Risks Businesses Should Not Ignore

A nominee director is not a decorative appointment. Directors still sit inside the company’s governance structure, and ACRA treats the role seriously. A company should be careful with unclear side arrangements, poor documentation, or assumptions that the nominee has no real legal exposure. 

Another risk is weak record-keeping. Singapore requires companies to maintain and update their nominee director register, and unless exempt, file this information with ACRA’s central system. Missed updates can turn a simple setup tool into a compliance problem. 

Making The Structure Easier To Manage

A nominee arrangement works best when the rest of the company setup is also organised. Arnifi helps businesses build that cleaner base with support on incorporation planning, documentation packs, compliance coordination, and ongoing record control. That is especially useful when founders want a nominee setup that fits into a broader governance process instead of sitting as a disconnected quick fix.

Conclusion

A nominee director can be a practical solution when a foreign founder needs to meet Singapore’s local resident director rule.
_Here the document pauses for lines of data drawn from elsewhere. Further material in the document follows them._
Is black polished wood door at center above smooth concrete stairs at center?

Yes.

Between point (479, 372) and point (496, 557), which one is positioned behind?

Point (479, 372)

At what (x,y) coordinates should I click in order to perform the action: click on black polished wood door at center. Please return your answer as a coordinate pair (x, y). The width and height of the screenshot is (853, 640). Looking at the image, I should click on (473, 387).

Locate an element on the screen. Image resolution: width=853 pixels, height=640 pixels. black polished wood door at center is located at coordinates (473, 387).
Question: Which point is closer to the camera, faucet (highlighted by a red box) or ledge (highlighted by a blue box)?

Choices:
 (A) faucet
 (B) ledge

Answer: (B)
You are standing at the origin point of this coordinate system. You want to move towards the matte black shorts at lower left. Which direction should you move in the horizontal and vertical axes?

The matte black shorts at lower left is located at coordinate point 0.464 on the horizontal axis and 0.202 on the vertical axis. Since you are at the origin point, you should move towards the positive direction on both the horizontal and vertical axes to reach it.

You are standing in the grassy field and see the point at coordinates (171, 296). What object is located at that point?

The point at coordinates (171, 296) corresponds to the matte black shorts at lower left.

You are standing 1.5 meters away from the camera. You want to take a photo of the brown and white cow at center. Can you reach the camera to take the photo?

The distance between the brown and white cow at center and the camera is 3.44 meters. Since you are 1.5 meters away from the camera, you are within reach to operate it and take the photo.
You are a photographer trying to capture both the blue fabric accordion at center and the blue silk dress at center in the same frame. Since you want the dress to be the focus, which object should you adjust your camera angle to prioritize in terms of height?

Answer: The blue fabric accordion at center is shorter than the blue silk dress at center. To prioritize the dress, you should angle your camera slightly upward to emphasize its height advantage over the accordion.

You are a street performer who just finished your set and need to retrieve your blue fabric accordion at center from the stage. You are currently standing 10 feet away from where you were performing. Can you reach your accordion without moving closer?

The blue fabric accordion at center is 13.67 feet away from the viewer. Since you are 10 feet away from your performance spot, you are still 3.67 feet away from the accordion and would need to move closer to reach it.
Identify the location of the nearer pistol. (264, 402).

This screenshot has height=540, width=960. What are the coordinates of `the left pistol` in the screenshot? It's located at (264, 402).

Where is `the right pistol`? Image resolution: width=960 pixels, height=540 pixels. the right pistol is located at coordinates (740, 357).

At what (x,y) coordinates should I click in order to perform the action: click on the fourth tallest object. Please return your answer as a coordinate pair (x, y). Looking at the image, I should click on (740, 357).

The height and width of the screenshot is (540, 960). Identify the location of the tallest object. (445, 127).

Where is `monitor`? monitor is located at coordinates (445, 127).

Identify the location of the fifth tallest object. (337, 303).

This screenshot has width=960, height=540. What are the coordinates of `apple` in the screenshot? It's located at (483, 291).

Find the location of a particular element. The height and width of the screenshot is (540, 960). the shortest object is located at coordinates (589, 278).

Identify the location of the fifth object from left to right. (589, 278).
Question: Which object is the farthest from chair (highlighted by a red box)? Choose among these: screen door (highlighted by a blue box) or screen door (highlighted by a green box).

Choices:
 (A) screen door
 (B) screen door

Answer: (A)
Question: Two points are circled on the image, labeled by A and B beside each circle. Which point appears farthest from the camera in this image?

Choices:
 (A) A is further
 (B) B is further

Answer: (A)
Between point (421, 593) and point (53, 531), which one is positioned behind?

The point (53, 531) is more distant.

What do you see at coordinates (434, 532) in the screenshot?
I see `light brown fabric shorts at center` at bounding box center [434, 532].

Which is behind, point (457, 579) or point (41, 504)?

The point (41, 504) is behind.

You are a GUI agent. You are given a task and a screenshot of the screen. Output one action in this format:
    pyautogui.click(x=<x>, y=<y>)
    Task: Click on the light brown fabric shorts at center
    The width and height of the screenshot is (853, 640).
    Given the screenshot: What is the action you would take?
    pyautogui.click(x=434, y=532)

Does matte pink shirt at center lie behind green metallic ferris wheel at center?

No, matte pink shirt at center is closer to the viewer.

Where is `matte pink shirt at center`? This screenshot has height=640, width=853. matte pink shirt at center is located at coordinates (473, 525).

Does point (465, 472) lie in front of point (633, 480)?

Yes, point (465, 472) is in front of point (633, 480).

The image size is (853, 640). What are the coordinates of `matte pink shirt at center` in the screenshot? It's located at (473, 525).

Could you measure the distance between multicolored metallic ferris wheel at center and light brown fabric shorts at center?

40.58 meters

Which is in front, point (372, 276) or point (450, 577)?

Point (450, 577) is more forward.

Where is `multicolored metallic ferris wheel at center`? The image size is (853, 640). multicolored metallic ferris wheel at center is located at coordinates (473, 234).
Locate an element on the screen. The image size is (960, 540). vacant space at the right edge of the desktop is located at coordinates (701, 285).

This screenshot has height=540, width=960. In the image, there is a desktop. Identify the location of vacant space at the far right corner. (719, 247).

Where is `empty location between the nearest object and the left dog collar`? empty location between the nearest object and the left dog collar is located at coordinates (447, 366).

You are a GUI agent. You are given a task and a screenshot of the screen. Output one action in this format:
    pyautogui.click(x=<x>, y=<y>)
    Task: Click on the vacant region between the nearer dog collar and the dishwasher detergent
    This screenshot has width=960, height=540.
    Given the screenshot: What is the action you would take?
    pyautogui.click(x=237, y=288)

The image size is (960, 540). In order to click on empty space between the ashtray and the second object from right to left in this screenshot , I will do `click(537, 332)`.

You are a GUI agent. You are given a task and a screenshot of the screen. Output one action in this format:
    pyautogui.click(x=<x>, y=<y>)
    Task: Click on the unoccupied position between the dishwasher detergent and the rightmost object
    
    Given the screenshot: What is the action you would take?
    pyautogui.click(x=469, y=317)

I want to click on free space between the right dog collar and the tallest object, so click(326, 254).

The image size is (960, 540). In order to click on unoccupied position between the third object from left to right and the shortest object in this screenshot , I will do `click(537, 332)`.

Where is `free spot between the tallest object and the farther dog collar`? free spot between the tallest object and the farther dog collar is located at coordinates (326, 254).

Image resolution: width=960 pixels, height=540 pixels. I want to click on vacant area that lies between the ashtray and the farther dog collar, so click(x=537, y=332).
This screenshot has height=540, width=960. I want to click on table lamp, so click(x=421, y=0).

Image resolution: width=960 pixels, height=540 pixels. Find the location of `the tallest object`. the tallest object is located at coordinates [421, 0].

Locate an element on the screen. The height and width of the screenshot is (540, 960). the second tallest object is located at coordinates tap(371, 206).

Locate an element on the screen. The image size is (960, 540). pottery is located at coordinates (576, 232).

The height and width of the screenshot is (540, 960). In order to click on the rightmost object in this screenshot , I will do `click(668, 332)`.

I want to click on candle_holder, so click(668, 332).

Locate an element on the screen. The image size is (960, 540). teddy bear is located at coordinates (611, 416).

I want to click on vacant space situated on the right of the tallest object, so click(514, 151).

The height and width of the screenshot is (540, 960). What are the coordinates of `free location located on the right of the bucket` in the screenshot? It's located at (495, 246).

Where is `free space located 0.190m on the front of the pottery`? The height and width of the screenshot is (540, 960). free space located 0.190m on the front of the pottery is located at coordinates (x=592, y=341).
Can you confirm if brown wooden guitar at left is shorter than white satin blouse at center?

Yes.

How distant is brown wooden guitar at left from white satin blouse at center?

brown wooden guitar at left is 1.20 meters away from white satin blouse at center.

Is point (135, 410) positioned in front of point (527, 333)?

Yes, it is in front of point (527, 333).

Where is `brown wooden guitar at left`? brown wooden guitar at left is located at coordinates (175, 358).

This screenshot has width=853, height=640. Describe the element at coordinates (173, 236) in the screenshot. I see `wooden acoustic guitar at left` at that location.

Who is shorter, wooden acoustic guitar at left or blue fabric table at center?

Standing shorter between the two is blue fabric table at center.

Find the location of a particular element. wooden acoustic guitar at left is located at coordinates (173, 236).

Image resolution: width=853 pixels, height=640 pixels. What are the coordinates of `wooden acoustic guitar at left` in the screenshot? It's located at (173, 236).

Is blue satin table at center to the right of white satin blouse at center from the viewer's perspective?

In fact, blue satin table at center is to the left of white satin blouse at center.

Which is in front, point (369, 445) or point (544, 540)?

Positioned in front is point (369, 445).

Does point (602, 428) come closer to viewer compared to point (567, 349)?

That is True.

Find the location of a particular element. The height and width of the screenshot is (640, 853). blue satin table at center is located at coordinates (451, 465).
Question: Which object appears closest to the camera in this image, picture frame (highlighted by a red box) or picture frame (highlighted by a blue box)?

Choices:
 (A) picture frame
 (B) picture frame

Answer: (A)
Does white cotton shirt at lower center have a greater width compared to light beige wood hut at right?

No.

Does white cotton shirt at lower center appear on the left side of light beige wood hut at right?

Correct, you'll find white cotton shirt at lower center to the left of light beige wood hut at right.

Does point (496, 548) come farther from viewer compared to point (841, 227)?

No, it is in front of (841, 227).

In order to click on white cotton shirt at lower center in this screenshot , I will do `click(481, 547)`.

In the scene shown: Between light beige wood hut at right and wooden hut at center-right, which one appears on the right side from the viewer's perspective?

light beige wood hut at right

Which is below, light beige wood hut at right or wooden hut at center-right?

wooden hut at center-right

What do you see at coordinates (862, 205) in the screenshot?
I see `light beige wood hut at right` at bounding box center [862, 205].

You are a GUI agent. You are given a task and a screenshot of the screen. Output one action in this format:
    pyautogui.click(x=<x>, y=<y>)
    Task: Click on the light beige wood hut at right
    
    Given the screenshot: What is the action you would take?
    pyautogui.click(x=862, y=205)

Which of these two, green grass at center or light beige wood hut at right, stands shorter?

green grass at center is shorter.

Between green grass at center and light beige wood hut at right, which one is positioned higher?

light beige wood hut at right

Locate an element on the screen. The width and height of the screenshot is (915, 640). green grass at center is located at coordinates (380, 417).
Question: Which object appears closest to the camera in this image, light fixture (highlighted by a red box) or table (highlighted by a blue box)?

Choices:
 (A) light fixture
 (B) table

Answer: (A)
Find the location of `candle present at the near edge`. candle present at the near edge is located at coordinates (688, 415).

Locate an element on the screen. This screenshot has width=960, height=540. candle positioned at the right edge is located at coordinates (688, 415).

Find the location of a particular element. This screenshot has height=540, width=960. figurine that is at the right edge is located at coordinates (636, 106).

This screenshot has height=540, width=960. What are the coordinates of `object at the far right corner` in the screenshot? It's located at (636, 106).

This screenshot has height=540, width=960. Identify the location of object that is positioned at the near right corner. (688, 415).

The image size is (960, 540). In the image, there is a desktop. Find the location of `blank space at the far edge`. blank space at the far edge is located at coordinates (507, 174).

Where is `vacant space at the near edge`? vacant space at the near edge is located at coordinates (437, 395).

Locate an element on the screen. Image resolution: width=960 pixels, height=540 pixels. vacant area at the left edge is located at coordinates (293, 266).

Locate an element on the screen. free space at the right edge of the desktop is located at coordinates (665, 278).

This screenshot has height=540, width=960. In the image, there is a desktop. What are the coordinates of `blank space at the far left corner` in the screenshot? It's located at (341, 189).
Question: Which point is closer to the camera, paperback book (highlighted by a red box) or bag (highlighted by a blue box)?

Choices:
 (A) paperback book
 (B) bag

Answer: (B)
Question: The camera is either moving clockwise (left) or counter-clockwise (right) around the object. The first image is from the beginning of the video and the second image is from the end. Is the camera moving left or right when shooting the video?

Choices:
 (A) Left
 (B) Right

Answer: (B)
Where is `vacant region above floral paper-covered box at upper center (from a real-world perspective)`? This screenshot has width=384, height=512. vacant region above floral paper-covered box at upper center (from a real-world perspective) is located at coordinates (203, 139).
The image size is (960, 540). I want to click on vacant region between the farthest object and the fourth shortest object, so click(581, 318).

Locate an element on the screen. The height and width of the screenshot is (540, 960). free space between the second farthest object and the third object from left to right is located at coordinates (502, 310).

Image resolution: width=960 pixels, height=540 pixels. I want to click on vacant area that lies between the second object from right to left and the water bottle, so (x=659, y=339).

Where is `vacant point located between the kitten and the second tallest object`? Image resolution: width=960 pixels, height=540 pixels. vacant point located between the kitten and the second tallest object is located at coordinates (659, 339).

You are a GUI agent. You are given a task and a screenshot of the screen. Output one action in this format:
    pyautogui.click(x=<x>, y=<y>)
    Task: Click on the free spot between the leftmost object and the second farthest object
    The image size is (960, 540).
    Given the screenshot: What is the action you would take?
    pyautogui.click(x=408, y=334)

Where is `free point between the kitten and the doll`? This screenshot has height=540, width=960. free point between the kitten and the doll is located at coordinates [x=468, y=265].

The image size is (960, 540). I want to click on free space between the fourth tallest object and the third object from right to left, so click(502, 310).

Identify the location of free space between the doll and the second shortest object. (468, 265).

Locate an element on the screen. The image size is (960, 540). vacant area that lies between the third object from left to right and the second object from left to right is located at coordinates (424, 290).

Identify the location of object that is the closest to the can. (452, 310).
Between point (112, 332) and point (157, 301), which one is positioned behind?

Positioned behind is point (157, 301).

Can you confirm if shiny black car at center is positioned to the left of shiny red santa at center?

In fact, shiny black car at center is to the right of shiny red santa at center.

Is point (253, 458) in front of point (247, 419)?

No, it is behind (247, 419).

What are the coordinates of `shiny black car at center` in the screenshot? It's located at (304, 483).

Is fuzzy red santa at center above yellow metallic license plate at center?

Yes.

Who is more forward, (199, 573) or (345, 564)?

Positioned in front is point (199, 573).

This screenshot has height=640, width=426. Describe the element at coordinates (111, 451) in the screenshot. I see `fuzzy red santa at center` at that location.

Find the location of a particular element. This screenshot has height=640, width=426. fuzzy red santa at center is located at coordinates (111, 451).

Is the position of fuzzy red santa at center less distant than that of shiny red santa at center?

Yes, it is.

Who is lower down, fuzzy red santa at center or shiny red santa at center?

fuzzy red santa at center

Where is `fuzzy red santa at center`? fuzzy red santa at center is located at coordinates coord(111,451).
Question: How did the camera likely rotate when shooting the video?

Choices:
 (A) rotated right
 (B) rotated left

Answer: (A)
Still, the arrangement only works well when it is documented cleanly, arranged through the right channel, and backed by good records. Nominee director Singapore is best viewed as a compliance structure with real governance implications, not just an entry ticket for incorporation.

FAQs

Is a nominee director legal in Singapore?

Yes, nominee directors are recognised under Singapore’s compliance framework. Companies may need to maintain nominee director records, and business arrangements in this area now face tighter CSP rules. 

Does every foreign founder need a nominee director?

Always. The real issue is the local resident director rule. If the founder already meets that rule, a nominee director may not be needed. 

Can any person offer nominee director services by way of business?

ACRA’s current framework says appointments of nominee directors acting by way of business are required to be arranged through registered CSPs. 

Do companies need to keep records on nominee directors?

Yes. ACRA requires companies to maintain a Register of Nominee Directors, update it within stated timelines, and unless exempt, file that information with ACRA. 

Can a nominee director resign at any time?

A director can resign if the company’s constitution allows it and the company will still have at least one ordinarily resident director in Singapore after the resignation.